If God's forgiveness does not spare one from punishment, then what is it? Does this mean that the sacrament of confession alone does not spare you from punishment? Where does the Catholic Church get this distinction? Is there a biblical basis? Is it part of sacred tradition? Did a council decide it?

On another note, I learned while researching for this question that anyone who has completed the three prerequisites for an indulgence may gain one by participating on Christianity.SE:

  1. Christian Doctrine. Partial indulgence to those who take part in teaching or learning Christian doctrine.
  • 1
    This article does a decent job addressing this issue: catholic.org/featured/headline.php?ID=1302 I have often heard it said that sinning is like driving a nail into the wooden board of your soul, going to confession is like removing it, and then suffering or reparation is like filling the hole
    – J. Tate
    Oct 30, 2017 at 17:53

1 Answer 1


According to Catholic theologians I have listened to, there is a difference between sins that are forgiven and the release of punishment due to sin.

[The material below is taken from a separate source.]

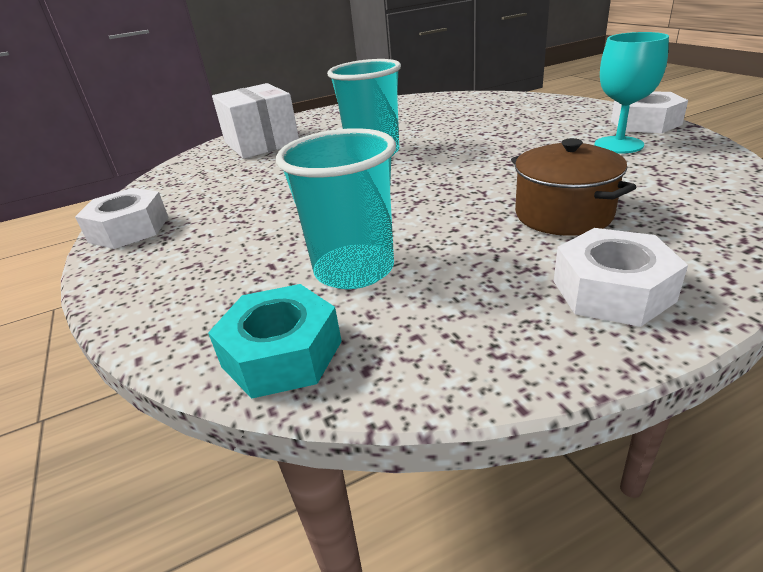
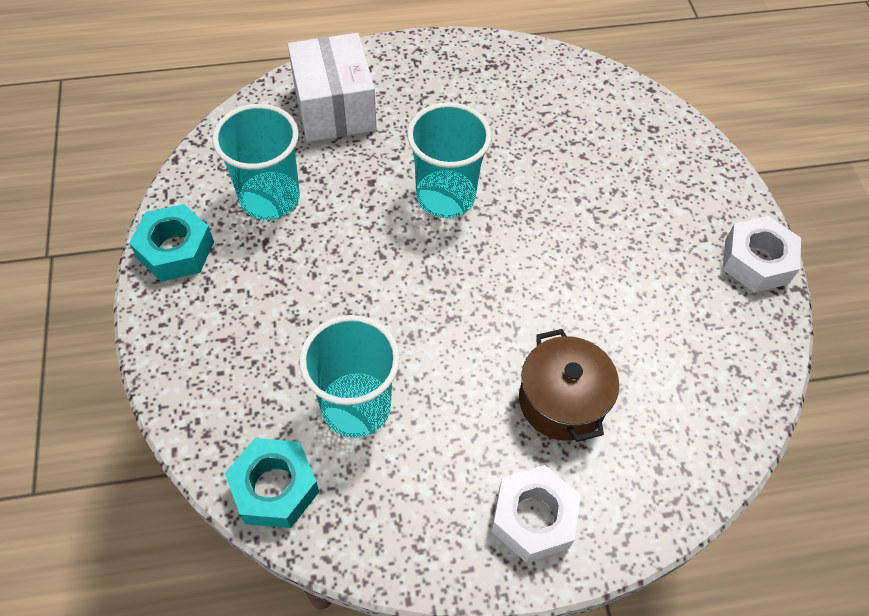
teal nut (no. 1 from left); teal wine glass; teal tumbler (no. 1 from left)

1) Admitting a sin and asking for and receiving forgiveness.

2) Then, reparation for the damage caused by the sin. The term "punishment" for sin is not usually used because it makes God sound kind of vengeful.

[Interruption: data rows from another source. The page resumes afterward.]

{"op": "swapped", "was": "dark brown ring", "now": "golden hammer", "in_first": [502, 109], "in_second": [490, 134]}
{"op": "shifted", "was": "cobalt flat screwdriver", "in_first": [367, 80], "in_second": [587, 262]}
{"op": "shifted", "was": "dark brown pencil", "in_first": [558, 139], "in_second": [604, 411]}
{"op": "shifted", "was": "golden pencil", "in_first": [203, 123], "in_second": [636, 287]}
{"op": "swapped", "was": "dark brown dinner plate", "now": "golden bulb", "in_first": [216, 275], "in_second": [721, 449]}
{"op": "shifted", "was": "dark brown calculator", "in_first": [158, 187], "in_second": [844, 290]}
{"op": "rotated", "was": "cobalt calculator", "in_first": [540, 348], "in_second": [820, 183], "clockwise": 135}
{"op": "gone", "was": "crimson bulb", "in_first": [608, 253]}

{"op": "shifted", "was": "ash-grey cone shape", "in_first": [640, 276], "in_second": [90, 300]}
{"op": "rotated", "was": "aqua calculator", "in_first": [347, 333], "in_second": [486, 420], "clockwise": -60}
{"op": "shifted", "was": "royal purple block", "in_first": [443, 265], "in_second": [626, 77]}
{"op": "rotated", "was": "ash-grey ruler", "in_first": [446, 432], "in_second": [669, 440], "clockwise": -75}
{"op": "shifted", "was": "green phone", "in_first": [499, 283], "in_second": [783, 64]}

The example usually given by these theologians on EWTN radio, etc. is: Johnny breaks a window and is sorry for his mistake and asks for forgiveness from his father who then forgives him. However, he still needs to fix the broken window which is the reparation.

I personally find this type of official explanation of part 2) rather weak because many, many sins cannot be repaired in a normal sense. For one thing, the person that was hurt may have died. Or, Johnny may not have any glass and glazing skills and dad will have to fix the window. Actually, this is the rationale of the Catholic church for purgatory. Purgatory allows a period (non-time specific) of reparation for your sins if they were not adequately repaired while alive. I am of the Catholic Church, but I question several dogmas/doctrines/beliefs.

I hope this information contributes—this is my first answer given.

  • 3
    Thanks for your answer, and welcome to C.SE! It's worth taking a look at our help center for some tips on writing a good answer. Your answer seems to explain Catholicism's views pretty well, but I'm looking for reliable references that confirm them. Could you edit your answer to include some?